The Federal Court of Appeal ordered costs of $3,000 payable forthwith to the Respondent.
 With respect to the Appellant’s position that there remain documents to be disclosed, I have considered the nature of those documents and concluded that even if the Appellant was successful in her Motion, the potential marginal knowledge that might be unearthed is insufficient to justify any further delay. The issues in this matter are clear. The extensive documentation surrounding the Ideas Canada Foundation program is known to both sides. I recognize that there is an awkwardness in a situation such as this when the taxpayer is a small cog in a larger wheel, of which the taxpayer has minimal knowledge and limited access to the extensive surrounding documentation. But that is something for the trial judge to address. The preliminary process of disclosure of documents and examinations is meant to put both sides on an equal footing as far as knowing the case each has to meet. I find the Parties are there, and that any delay at this stage is a delay of a fair hearing.
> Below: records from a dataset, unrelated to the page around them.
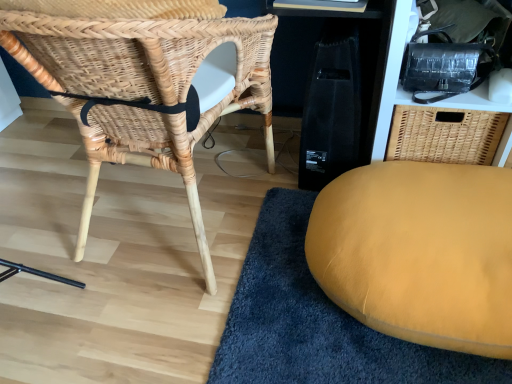
Question: From the image's perspective, is mustard yellow cushion at lower right above or below natural woven chair at left?

Choices:
 (A) above
 (B) below

Answer: (B)

Question: Is mustard yellow cushion at lower right wider or thinner than natural woven chair at left?

Choices:
 (A) thin
 (B) wide

Answer: (A)

Question: Considering the real-world distances, which object is farthest from the black textured bag at upper right?

Choices:
 (A) mustard yellow cushion at lower right
 (B) natural woven chair at left

Answer: (B)

Question: Which object is the farthest from the natural woven chair at left?

Choices:
 (A) black textured bag at upper right
 (B) mustard yellow cushion at lower right

Answer: (A)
 In summary, the time has come to end the procedural skirmishes and to get this matter to trial. Certainly we have rules and procedures in our system to ensure both Parties approach a trial on a level playing field. If one side believes the other is not playing by the rules, then, yes, they can come to Court to seek a resolution to the impasse so the litigation can move on its steady course to the fair hearing. But, at the same time, the Court should be able to say, as the impartial arbiter – enough. Time, expense, extensive disclosure and fairness dictates an end to the process. I do not share Ms. Tari’s view that doing so denies fair process at this stage. By setting a trial date in January 2011, I hope to accomplish the following: to ensure the availability of counsel and the Court, to provide time for the release of the Federal Court of Appeal decision in Maréchaux, to minimize the risk of delay by further motions, to minimize further costs other than trial and to provide some certainty, not just to Ms. Kossow, but to all taxpayers with an interest in this matter arising from donations to Ideas Canada Foundation.